Let's Get Tax Reform Done

September 8, 2017

There is no way to sugar coat it. The last few months have not been good for the conservative movement. This past summer Congress failed to repeal Obamacare and now Congress has yet again kicked the can down the road on tackling our uncontrolled spending and working to reduce our continually growing debt that is about to reach $20 trillion.

But what is done is done, and we must now do our best to salvage the year by passing real tax reform before the year is out.
I firmly believe that the best way to build a winning coalition to pass tax reform is to make sure the legislation explicitly and directly helps American working families. And the best way to do that is to expand the tax code’s existing child tax credit.

All conservatives should support tax relief for working parents because the current code unfairly overtaxes them.

I don’t mean this in the generic sense that Washington overtaxes everyone. Though that’s true, too, of course.

Rather, I mean that today, parents raising children are discriminated against and effectively penalized by federal tax policy.
This hidden “parent tax penalty” is not as well known as the marriage tax penalty, but it’s an even greater challenge to working moms and dads. And I believe conservatives should insist on addressing it in any tax bill this Congress considers.
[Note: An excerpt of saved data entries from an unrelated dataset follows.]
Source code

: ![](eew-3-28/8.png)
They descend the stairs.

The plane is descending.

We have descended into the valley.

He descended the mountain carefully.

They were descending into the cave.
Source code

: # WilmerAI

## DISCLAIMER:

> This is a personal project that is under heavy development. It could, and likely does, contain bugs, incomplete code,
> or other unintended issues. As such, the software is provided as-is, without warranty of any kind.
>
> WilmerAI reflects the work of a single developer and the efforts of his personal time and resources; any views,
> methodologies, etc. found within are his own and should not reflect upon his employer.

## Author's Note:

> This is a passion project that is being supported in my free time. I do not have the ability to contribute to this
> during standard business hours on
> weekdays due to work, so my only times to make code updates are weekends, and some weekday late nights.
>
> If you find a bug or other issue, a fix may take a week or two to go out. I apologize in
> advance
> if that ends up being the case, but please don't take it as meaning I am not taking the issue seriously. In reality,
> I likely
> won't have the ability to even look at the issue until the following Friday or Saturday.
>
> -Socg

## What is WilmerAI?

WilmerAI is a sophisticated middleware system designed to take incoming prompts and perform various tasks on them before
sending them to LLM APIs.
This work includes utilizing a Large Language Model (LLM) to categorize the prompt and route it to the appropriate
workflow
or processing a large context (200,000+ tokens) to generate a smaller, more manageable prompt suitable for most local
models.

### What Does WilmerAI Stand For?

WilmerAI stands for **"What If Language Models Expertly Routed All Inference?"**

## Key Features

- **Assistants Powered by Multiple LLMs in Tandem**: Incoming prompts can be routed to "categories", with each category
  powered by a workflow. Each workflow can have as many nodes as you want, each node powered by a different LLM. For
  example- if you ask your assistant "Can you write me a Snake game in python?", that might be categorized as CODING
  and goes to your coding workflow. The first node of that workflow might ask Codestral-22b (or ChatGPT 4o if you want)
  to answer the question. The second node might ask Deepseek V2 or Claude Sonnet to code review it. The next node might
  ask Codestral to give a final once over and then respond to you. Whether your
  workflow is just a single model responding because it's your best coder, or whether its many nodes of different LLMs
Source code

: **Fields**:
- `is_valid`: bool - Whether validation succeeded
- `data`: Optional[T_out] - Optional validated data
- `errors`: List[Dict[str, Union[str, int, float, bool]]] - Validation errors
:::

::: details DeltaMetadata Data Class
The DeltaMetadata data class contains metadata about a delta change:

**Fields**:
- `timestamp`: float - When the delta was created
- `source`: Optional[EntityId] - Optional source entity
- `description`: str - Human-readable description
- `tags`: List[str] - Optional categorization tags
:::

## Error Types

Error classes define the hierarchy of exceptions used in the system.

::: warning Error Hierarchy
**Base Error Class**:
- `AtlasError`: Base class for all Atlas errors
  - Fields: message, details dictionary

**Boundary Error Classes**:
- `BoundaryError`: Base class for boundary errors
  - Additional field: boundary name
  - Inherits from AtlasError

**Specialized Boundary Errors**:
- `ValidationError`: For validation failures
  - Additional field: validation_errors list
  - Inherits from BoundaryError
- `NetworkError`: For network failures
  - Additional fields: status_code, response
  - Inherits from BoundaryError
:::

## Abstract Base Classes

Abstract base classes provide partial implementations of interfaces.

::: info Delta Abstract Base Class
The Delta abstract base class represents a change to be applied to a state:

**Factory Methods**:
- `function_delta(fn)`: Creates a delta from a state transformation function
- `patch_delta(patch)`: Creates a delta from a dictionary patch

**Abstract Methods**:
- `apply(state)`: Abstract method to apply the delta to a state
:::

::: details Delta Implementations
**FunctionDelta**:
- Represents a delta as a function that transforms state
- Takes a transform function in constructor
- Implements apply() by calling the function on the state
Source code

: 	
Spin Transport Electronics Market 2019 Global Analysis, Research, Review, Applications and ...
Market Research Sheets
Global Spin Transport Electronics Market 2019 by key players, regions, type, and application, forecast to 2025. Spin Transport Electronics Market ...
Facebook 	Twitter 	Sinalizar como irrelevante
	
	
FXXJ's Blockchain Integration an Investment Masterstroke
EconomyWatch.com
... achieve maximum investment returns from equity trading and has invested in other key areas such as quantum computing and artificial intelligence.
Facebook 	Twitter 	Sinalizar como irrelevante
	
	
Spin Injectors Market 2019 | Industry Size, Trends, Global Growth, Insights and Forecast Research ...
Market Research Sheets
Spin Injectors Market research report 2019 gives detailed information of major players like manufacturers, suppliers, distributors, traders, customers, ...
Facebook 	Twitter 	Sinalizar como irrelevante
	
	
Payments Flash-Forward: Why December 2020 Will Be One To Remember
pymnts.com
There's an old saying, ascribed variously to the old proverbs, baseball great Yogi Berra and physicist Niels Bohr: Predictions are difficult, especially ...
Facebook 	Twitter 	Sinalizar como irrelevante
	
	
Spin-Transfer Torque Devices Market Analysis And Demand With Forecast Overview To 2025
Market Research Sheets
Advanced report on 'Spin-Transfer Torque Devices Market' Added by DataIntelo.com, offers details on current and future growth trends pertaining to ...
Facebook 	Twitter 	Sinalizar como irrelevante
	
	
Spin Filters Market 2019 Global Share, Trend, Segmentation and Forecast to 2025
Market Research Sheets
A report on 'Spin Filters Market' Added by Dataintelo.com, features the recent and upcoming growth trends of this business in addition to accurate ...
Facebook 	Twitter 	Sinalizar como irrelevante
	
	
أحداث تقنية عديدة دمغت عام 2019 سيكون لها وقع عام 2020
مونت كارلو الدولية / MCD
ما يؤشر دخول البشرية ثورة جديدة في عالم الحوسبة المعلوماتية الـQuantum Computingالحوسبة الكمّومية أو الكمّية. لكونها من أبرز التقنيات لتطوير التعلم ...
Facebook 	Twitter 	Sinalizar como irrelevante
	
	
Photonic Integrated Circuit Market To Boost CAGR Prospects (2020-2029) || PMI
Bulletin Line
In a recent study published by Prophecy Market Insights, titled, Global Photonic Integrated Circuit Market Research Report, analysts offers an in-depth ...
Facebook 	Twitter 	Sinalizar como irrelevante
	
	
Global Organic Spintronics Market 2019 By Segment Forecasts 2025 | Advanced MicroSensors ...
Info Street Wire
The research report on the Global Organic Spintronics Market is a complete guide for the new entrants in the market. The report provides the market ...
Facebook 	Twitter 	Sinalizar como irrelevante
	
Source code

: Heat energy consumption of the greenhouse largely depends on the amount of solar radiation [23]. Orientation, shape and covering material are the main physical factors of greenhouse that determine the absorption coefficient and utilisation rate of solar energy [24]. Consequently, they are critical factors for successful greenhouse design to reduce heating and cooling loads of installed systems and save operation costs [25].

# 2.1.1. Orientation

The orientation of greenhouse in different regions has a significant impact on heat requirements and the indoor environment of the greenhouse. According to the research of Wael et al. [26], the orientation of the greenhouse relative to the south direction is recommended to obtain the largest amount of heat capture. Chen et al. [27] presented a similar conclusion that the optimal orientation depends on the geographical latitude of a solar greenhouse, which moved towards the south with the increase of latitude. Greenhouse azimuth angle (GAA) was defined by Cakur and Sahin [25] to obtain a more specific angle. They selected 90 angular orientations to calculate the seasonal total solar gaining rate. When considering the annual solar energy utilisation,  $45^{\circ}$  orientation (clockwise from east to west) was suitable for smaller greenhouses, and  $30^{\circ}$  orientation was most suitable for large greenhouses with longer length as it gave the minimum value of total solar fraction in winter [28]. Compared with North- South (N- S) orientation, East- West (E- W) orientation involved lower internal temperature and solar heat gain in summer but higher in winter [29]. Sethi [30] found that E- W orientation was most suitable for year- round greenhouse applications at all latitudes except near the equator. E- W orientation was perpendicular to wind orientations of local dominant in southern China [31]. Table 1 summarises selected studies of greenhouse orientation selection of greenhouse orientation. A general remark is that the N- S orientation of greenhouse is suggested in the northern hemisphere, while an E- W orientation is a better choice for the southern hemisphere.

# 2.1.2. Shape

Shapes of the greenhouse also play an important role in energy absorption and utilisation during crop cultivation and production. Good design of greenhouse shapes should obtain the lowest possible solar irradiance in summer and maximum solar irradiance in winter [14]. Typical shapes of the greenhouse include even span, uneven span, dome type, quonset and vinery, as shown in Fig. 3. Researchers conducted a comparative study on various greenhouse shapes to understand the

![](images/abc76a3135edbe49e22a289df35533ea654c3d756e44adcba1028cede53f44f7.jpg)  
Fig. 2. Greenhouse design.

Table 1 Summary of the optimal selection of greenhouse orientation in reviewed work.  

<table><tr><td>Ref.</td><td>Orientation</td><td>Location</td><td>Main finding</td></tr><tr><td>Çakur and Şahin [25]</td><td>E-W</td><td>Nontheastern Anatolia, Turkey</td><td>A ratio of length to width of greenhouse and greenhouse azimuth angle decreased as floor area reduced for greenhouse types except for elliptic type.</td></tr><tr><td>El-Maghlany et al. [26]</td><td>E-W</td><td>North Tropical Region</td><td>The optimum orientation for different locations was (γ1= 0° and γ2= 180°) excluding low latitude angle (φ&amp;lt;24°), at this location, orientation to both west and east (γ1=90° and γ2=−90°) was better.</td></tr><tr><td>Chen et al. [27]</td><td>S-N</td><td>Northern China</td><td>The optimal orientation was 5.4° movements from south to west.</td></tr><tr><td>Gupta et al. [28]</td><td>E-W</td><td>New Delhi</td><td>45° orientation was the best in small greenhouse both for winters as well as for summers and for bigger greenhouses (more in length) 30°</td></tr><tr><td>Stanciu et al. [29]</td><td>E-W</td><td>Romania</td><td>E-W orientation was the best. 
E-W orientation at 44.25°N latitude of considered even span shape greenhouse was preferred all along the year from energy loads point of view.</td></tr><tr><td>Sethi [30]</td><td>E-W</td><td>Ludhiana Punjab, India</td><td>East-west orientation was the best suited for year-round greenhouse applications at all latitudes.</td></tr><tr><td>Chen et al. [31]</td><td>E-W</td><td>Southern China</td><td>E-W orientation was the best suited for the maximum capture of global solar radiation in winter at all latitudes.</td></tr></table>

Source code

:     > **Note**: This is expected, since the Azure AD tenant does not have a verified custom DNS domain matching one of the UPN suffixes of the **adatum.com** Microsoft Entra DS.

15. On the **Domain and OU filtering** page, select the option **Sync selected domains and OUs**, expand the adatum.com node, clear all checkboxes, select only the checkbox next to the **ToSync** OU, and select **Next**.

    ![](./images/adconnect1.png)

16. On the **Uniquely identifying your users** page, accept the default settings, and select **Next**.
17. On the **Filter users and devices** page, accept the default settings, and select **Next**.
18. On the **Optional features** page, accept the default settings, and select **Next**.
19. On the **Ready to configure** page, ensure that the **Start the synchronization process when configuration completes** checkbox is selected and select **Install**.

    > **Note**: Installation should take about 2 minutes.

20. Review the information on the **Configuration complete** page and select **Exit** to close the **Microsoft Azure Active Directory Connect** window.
The penalty works like this. Because of how our federal senior entitlement programs are set up, parents pay for them twice.

Parents of course pay their payroll taxes, like everyone else does. But then they also contribute again, by bearing the enormous costs of raising their children – who of course grow up to become the next generation of citizens, workers, leaders, and taxpayers on which the whole system depends.

Parents alone bear this double burden during the years they’re raising their kids. It’s not a natural consequence of having children – like sleep deprivation or mowing the lawn in shorts and over-the-calf dress socks. Rather, it’s a dysfunctional consequence of poorly written government policy.

And so it seems to me that policymakers need to figure out some way to offset that inequity.

The current, $1,000 per-child tax credit is a good start. But over 18 years, $18,000 barely makes a dent in the costs of raising a child – which runs to hundreds of thousands of dollars. And so I think it should be bigger. A lot bigger. Two-thousand dollars per child? Twenty-five hundred?

Furthermore, because the payroll tax is the real tax burden most middle class families face, the child credit ought to be applicable to payroll taxes, too - not just income taxes.

The child credit, thus, does not create an inequity in the tax code; it helps to correct one that already exists.
Americans voted for change last November, and frankly we have not delivered so far. But passing tax reform that would return billions of dollars to working families would be a great place to start.